In general, Dutch cataract patients are very satisfied with the quality of care given by hospitals. As a result the mean global ratings for hospitals, nurses and ophthalmologist by cataract patients are high. A study by Stubbe and colleagues showed that Dutch patients who underwent a total hip or knee operation also evaluated the quality of care very positively [38]. As in our sample, respondents were part of a homogenous sample of older patients, which might explain the high ratings of quality of care. Two studies confirm this hypothesis [41, 42]. Both studies found that older patients are more satisfied and suggest that this can be explained by the fact that older people are generally mellow and accepting, feel more reluctant than younger patients to pass negative judgement on their care, have lower expectations and therefore are more satisfied. Two other studies provided another reason for the higher satisfaction ratings of older patients. [43, 44]. These two studies showed that older patients happened to be treated in a more thorough or responsive manner than younger patients.

There is little variation between patients in experiences with quality of care and therefore variation in evaluations of care is small between hospitals, which is reflected in the small intra-class correlation (ICC) ranging from 0.02 to 0.03. However, mostly ICCs are lower, for example, the median ICC calculated for more than 1000 primary care variables was 0.01 [45].

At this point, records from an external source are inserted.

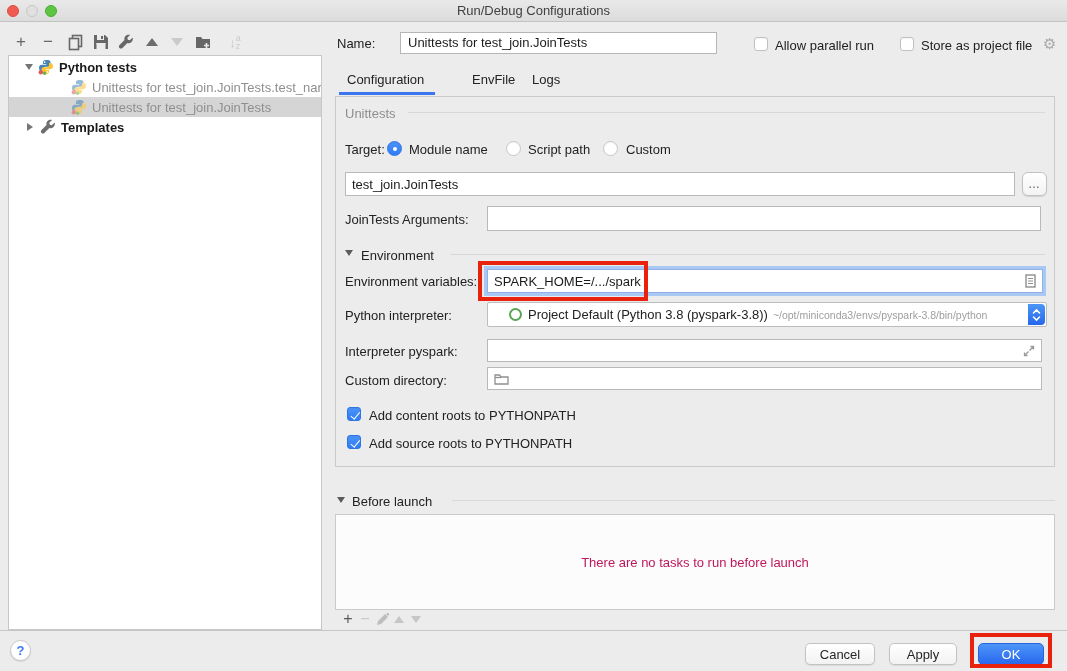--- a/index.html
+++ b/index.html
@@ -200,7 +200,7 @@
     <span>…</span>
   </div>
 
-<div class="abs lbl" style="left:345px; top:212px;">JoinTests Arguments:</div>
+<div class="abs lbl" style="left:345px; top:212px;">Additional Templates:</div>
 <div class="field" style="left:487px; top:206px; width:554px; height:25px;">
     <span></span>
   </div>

Similar multilevel results were found for the dichotomous information variable. Age and self-rated health explained part of the probability of receiving information about what patients should do in case of an emergency after their cataract operation. Younger and healthier patients were more likely to report having received information than older and unhealthier patients. However, after entering these variables in the model still part of the probability of receiving information was explained by the hospital in which patients were operated. Therefore, we can conclude that on an item level the CQI Cataract is able to measure differences between hospitals in patients' evaluation of quality of care.

Conclusion

The CQI Cataract questionnaire is a reliable and valid instrument for measuring patients' experience with quality of care after a cataract operation. Use of this instrument allows comparisons between hospitals on two domains (i.e. communication with ophthalmologist, and communication about medication), two global ratings (i.e. of hospital and ophthalmologist rating), and on at least one item.